726 Views Asked by At

if,

$$y = w^T X + b$$

where $w$ is a $[13, 1]$ matrix and $X$ is a $[13, 1]$ matrix, what is $\frac{dy}{dw}$?

$\frac{dy}{dX}$ seems to be $w^T$, but $\frac{dy}{dw}$ is not as clear to me. If the transpose wasn't there, it would seem like $\frac{dy}{dw}$ would be $X$, but I'm not sure how the transpose affects the derivative.

Any help will be greatly appreciated, thanks in advance.

3

There are 3 best solutions below

2
On

The map $g(w) = w^TX$ is linear map. And the derivative of a linear map is itself (you can try to prove it).

Therefore you have $\frac{dy}{dx}: h \mapsto h^T X$.

0
On

In index notation, your question can be dealt with in 3 lines $$\eqalign{ y_i &= w_kX_{ki} + b_i \cr dy_i &= dw_kX_{ki} \cr \frac{\partial y_i}{\partial w_p} &= \delta_{pk}\,X_{ki} = X^T_{ip} \cr }$$ with no philosophizing about how one should interpret $\,y$-vs-$y^T\,$ or $\,w$-vs-$w^T;\,$ each quantity carries a single index so talking about a transpose is meaningless. The quantity $X$ on the other hand is a $2^{nd}$ order tensor, i.e. a matrix. It carries two indices, so it is meaningful to talk about its transpose.

If you want to work in matrix notation without getting confused, then you must meticulously write equations in which all of the vectors are column vectors. Then the lines above can be translated directly and unambiguously as $$\eqalign{ y &= X^Tw + b \cr dy &= X^T\,dw \cr \frac{\partial y}{\partial w} &= X^T \cr\cr }$$ Also, your assertion that $$\frac{\partial y}{\partial X} = w^T$$ is incorrect.

A vector-by-matrix derivative generates a $3^{rd}$ order tensor.

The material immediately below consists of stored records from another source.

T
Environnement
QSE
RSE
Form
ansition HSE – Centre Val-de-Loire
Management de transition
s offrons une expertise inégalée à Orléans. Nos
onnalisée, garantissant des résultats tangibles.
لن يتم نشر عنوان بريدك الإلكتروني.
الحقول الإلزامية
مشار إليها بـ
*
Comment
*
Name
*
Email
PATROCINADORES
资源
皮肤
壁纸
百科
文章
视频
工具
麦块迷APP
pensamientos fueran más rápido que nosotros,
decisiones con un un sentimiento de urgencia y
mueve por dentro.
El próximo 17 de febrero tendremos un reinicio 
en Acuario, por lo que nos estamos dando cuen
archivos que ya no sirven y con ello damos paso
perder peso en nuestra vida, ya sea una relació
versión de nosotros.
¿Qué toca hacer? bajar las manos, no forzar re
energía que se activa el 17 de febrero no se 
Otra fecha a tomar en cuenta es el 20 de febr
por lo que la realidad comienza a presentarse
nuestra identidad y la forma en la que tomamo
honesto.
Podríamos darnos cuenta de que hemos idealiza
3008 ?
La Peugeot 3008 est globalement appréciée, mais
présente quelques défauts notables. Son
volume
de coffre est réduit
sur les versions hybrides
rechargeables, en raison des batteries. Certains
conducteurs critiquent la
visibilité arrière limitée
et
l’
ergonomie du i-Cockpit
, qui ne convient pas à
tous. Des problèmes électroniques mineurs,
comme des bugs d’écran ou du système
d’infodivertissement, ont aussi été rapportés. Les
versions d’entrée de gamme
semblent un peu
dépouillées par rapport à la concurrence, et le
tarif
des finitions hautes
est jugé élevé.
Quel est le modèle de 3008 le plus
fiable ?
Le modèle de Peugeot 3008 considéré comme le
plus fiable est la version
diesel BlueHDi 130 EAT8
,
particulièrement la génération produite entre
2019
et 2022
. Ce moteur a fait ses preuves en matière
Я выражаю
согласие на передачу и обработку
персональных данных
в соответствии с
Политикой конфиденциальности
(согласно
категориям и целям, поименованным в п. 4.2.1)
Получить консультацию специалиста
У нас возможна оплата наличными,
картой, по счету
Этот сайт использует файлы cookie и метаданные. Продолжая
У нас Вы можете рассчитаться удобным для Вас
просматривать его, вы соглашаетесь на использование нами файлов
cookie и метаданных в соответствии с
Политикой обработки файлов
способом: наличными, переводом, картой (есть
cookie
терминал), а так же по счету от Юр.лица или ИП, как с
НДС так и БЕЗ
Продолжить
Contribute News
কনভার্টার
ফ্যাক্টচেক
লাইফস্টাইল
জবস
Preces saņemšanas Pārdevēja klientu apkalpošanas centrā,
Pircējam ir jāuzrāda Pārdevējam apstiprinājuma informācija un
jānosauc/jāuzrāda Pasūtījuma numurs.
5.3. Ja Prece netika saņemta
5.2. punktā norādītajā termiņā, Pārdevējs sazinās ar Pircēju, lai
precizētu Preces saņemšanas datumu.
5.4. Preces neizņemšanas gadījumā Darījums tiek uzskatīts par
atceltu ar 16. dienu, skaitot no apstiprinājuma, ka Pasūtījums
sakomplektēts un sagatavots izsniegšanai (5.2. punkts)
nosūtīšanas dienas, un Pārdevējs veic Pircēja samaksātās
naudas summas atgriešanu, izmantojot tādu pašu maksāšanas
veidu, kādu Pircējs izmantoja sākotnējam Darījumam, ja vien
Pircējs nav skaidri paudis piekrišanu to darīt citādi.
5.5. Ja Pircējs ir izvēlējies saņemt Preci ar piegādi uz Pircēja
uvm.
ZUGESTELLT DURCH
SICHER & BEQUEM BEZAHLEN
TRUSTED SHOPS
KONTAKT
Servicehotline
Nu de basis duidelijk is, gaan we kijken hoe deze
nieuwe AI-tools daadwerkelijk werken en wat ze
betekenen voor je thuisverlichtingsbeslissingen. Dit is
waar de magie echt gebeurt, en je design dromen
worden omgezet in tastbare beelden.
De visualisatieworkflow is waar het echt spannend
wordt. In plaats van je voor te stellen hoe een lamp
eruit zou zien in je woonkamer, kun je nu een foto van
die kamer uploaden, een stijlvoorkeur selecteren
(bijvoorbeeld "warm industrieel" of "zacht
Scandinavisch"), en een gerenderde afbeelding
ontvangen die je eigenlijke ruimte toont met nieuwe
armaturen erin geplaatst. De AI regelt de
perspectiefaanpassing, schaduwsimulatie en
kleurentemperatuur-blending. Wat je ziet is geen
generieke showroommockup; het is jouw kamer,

There's no way to write this in matrix notation, but in index notation it is straightforward to calculate $$\eqalign{ y_i &= w_kX_{ki} + b_i \cr dy_i &= w_k\,dX_{ki} \cr \frac{\partial y_i}{\partial X_{pq}} &= w_k \delta_{kp} \delta_{iq} = w_p \delta_{iq} \cr }$$

0
On

Since both $w$ and $X$ are column vectors, the expression $w^{T}X$ is a scalar, and as such, it equals its transpose $$w^{T}X=X^{T}w$$ Hence your function $$y(w)=w^{T}X+h\\=X^{T}w+h$$ has derivative $$\frac{\partial y}{\partial w}(w)=X^{T}$$